**取り組む課題:** 以下の資料の行を最初から最後まで、一字も変えずに書き写してください。

===== 提供された資料 =====

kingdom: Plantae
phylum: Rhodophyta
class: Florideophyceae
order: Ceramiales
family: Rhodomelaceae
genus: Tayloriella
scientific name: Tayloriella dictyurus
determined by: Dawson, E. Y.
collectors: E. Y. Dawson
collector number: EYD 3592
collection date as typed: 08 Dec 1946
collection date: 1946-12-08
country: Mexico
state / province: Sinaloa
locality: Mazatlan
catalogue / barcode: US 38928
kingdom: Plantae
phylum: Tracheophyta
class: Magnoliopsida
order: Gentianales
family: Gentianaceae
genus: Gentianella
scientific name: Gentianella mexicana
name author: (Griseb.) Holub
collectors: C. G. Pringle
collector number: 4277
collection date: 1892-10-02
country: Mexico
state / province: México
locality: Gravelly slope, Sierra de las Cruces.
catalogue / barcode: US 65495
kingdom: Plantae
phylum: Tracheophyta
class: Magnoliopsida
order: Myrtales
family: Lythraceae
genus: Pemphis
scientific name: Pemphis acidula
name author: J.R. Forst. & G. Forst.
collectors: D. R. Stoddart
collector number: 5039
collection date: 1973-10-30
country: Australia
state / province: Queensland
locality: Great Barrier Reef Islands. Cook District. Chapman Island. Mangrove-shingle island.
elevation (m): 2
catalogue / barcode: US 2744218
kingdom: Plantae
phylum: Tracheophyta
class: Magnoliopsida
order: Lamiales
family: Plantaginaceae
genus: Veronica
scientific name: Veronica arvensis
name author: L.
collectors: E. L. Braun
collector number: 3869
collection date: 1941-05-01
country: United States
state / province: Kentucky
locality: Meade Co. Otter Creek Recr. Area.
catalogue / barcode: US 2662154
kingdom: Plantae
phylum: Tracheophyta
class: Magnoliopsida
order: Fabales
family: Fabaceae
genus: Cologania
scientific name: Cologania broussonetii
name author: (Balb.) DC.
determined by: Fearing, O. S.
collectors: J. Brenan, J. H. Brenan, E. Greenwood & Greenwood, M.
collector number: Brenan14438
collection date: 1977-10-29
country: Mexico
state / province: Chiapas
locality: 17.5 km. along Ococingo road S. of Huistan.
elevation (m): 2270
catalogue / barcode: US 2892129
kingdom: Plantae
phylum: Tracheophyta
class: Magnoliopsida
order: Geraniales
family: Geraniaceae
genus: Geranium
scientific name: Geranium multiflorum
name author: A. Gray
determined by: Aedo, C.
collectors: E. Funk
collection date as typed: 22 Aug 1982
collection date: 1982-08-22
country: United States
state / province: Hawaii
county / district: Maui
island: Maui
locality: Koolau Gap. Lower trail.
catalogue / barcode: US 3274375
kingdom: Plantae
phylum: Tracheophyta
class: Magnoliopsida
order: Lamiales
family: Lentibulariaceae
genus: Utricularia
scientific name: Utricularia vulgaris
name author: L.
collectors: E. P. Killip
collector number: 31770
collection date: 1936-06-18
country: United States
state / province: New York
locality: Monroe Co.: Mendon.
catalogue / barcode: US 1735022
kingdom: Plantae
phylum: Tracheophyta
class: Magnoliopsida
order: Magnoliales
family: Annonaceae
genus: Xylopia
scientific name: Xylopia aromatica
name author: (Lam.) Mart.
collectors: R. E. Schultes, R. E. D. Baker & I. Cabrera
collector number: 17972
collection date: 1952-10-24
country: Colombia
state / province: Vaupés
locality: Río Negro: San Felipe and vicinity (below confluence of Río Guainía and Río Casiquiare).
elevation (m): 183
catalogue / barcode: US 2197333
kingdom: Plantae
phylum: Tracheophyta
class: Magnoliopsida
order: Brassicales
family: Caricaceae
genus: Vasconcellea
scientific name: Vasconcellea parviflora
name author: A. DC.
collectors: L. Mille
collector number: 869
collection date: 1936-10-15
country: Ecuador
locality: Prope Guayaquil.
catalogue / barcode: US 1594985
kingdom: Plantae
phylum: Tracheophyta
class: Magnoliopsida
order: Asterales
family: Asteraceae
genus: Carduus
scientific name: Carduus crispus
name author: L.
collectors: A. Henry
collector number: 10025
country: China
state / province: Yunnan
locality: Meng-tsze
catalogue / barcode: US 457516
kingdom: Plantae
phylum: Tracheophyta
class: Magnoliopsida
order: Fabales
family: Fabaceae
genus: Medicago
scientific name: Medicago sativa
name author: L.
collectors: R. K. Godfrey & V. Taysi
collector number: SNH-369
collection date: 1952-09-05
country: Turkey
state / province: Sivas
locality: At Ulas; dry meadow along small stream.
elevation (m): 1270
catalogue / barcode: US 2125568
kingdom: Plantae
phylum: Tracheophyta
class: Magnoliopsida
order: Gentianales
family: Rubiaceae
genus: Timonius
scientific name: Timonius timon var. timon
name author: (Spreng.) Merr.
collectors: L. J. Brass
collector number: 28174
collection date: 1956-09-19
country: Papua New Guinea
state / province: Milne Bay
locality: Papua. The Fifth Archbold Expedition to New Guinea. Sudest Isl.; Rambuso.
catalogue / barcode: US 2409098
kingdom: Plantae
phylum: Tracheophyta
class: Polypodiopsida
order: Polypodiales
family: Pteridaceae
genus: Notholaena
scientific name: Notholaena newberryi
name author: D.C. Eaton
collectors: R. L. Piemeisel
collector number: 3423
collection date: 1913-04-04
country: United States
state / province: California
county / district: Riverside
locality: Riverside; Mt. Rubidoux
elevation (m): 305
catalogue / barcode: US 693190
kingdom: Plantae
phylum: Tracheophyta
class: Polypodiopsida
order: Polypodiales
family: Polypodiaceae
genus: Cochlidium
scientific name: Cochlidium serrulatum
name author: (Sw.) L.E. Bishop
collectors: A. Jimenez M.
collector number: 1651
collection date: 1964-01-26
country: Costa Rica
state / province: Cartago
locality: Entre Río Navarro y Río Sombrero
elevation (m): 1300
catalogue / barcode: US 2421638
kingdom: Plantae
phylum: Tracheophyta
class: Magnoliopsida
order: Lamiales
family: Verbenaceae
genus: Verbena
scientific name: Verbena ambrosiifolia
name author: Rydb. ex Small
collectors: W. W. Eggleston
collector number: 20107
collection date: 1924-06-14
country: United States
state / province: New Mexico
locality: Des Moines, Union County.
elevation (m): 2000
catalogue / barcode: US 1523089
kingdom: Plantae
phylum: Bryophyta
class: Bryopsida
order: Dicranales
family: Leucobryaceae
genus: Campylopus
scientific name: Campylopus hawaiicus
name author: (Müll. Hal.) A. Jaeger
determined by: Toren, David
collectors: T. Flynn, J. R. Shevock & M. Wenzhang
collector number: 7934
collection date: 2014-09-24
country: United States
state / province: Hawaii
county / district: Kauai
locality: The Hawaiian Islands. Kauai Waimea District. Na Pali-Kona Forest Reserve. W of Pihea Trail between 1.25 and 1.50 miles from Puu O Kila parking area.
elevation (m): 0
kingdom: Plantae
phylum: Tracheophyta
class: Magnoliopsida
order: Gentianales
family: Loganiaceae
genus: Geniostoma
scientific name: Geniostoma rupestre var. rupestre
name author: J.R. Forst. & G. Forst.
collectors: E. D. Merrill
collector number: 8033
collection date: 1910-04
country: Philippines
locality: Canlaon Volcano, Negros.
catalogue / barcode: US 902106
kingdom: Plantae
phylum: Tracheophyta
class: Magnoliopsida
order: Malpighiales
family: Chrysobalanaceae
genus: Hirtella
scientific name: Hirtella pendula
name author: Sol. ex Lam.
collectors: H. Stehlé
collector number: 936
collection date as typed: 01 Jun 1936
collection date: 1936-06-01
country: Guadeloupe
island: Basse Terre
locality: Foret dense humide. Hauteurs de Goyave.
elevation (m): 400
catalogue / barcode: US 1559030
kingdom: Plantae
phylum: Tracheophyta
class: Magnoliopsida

=====

**作業の結果:**
kingdom: Plantae
phylum: Rhodophyta
class: Florideophyceae
order: Ceramiales
family: Rhodomelaceae
genus: Tayloriella
scientific name: Tayloriella dictyurus
determined by: Dawson, E. Y.
collectors: E. Y. Dawson
collector number: EYD 3592
collection date as typed: 08 Dec 1946
collection date: 1946-12-08
country: Mexico
state / province: Sinaloa
locality: Mazatlan
catalogue / barcode: US 38928
kingdom: Plantae
phylum: Tracheophyta
class: Magnoliopsida
order: Gentianales
family: Gentianaceae
genus: Gentianella
scientific name: Gentianella mexicana
name author: (Griseb.) Holub
collectors: C. G. Pringle
collector number: 4277
collection date: 1892-10-02
country: Mexico
state / province: México
locality: Gravelly slope, Sierra de las Cruces.
catalogue / barcode: US 65495
kingdom: Plantae
phylum: Tracheophyta
class: Magnoliopsida
order: Myrtales
family: Lythraceae
genus: Pemphis
scientific name: Pemphis acidula
name author: J.R. Forst. & G. Forst.
collectors: D. R. Stoddart
collector number: 5039
collection date: 1973-10-30
country: Australia
state / province: Queensland
locality: Great Barrier Reef Islands. Cook District. Chapman Island. Mangrove-shingle island.
elevation (m): 2
catalogue / barcode: US 2744218
kingdom: Plantae
phylum: Tracheophyta
class: Magnoliopsida
order: Lamiales
family: Plantaginaceae
genus: Veronica
scientific name: Veronica arvensis
name author: L.
collectors: E. L. Braun
collector number: 3869
collection date: 1941-05-01
country: United States
state / province: Kentucky
locality: Meade Co. Otter Creek Recr. Area.
catalogue / barcode: US 2662154
kingdom: Plantae
phylum: Tracheophyta
class: Magnoliopsida
order: Fabales
family: Fabaceae
genus: Cologania
scientific name: Cologania broussonetii
name author: (Balb.) DC.
determined by: Fearing, O. S.
collectors: J. Brenan, J. H. Brenan, E. Greenwood & Greenwood, M.
collector number: Brenan14438
collection date: 1977-10-29
country: Mexico
state / province: Chiapas
locality: 17.5 km. along Ococingo road S. of Huistan.
elevation (m): 2270
catalogue / barcode: US 2892129
kingdom: Plantae
phylum: Tracheophyta
class: Magnoliopsida
order: Geraniales
family: Geraniaceae
genus: Geranium
scientific name: Geranium multiflorum
name author: A. Gray
determined by: Aedo, C.
collectors: E. Funk
collection date as typed: 22 Aug 1982
collection date: 1982-08-22
country: United States
state / province: Hawaii
county / district: Maui
island: Maui
locality: Koolau Gap. Lower trail.
catalogue / barcode: US 3274375
kingdom: Plantae
phylum: Tracheophyta
class: Magnoliopsida
order: Lamiales
family: Lentibulariaceae
genus: Utricularia
scientific name: Utricularia vulgaris
name author: L.
collectors: E. P. Killip
collector number: 31770
collection date: 1936-06-18
country: United States
state / province: New York
locality: Monroe Co.: Mendon.
catalogue / barcode: US 1735022
kingdom: Plantae
phylum: Tracheophyta
class: Magnoliopsida
order: Magnoliales
family: Annonaceae
genus: Xylopia
scientific name: Xylopia aromatica
name author: (Lam.) Mart.
collectors: R. E. Schultes, R. E. D. Baker & I. Cabrera
collector number: 17972
collection date: 1952-10-24
country: Colombia
state / province: Vaupés
locality: Río Negro: San Felipe and vicinity (below confluence of Río Guainía and Río Casiquiare).
elevation (m): 183
catalogue / barcode: US 2197333
kingdom: Plantae
phylum: Tracheophyta
class: Magnoliopsida
order: Brassicales
family: Caricaceae
genus: Vasconcellea
scientific name: Vasconcellea parviflora
name author: A. DC.
collectors: L. Mille
collector number: 869
collection date: 1936-10-15
country: Ecuador
locality: Prope Guayaquil.
catalogue / barcode: US 1594985
kingdom: Plantae
phylum: Tracheophyta
class: Magnoliopsida
order: Asterales
family: Asteraceae
genus: Carduus
scientific name: Carduus crispus
name author: L.
collectors: A. Henry
collector number: 10025
country: China
state / province: Yunnan
locality: Meng-tsze
catalogue / barcode: US 457516
kingdom: Plantae
phylum: Tracheophyta
class: Magnoliopsida
order: Fabales
family: Fabaceae
genus: Medicago
scientific name: Medicago sativa
name author: L.
collectors: R. K. Godfrey & V. Taysi
collector number: SNH-369
collection date: 1952-09-05
country: Turkey
state / province: Sivas
locality: At Ulas; dry meadow along small stream.
elevation (m): 1270
catalogue / barcode: US 2125568
kingdom: Plantae
phylum: Tracheophyta
class: Magnoliopsida
order: Gentianales
family: Rubiaceae
genus: Timonius
scientific name: Timonius timon var. timon
name author: (Spreng.) Merr.
collectors: L. J. Brass
collector number: 28174
collection date: 1956-09-19
country: Papua New Guinea
state / province: Milne Bay
locality: Papua. The Fifth Archbold Expedition to New Guinea. Sudest Isl.; Rambuso.
catalogue / barcode: US 2409098
kingdom: Plantae
phylum: Tracheophyta
class: Polypodiopsida
order: Polypodiales
family: Pteridaceae
genus: Notholaena
scientific name: Notholaena newberryi
name author: D.C. Eaton
collectors: R. L. Piemeisel
collector number: 3423
collection date: 1913-04-04
country: United States
state / province: California
county / district: Riverside
locality: Riverside; Mt. Rubidoux
elevation (m): 305
catalogue / barcode: US 693190
kingdom: Plantae
phylum: Tracheophyta
class: Polypodiopsida
order: Polypodiales
family: Polypodiaceae
genus: Cochlidium
scientific name: Cochlidium serrulatum
name author: (Sw.) L.E. Bishop
collectors: A. Jimenez M.
collector number: 1651
collection date: 1964-01-26
country: Costa Rica
state / province: Cartago
locality: Entre Río Navarro y Río Sombrero
elevation (m): 1300
catalogue / barcode: US 2421638
kingdom: Plantae
phylum: Tracheophyta
class: Magnoliopsida
order: Lamiales
family: Verbenaceae
genus: Verbena
scientific name: Verbena ambrosiifolia
name author: Rydb. ex Small
collectors: W. W. Eggleston
collector number: 20107
collection date: 1924-06-14
country: United States
state / province: New Mexico
locality: Des Moines, Union County.
elevation (m): 2000
catalogue / barcode: US 1523089
kingdom: Plantae
phylum: Bryophyta
class: Bryopsida
order: Dicranales
family: Leucobryaceae
genus: Campylopus
scientific name: Campylopus hawaiicus
name author: (Müll. Hal.) A. Jaeger
determined by: Toren, David
collectors: T. Flynn, J. R. Shevock & M. Wenzhang
collector number: 7934
collection date: 2014-09-24
country: United States
state / province: Hawaii
county / district: Kauai
locality: The Hawaiian Islands. Kauai Waimea District. Na Pali-Kona Forest Reserve. W of Pihea Trail between 1.25 and 1.50 miles from Puu O Kila parking area.
elevation (m): 0
kingdom: Plantae
phylum: Tracheophyta
class: Magnoliopsida
order: Gentianales
family: Loganiaceae
genus: Geniostoma
scientific name: Geniostoma rupestre var. rupestre
name author: J.R. Forst. & G. Forst.
collectors: E. D. Merrill
collector number: 8033
collection date: 1910-04
country: Philippines
locality: Canlaon Volcano, Negros.
catalogue / barcode: US 902106
kingdom: Plantae
phylum: Tracheophyta
class: Magnoliopsida
order: Malpighiales
family: Chrysobalanaceae
genus: Hirtella
scientific name: Hirtella pendula
name author: Sol. ex Lam.
collectors: H. Stehlé
collector number: 936
collection date as typed: 01 Jun 1936
collection date: 1936-06-01
country: Guadeloupe
island: Basse Terre
locality: Foret dense humide. Hauteurs de Goyave.
elevation (m): 400
catalogue / barcode: US 1559030
kingdom: Plantae
phylum: Tracheophyta
class: Magnoliopsida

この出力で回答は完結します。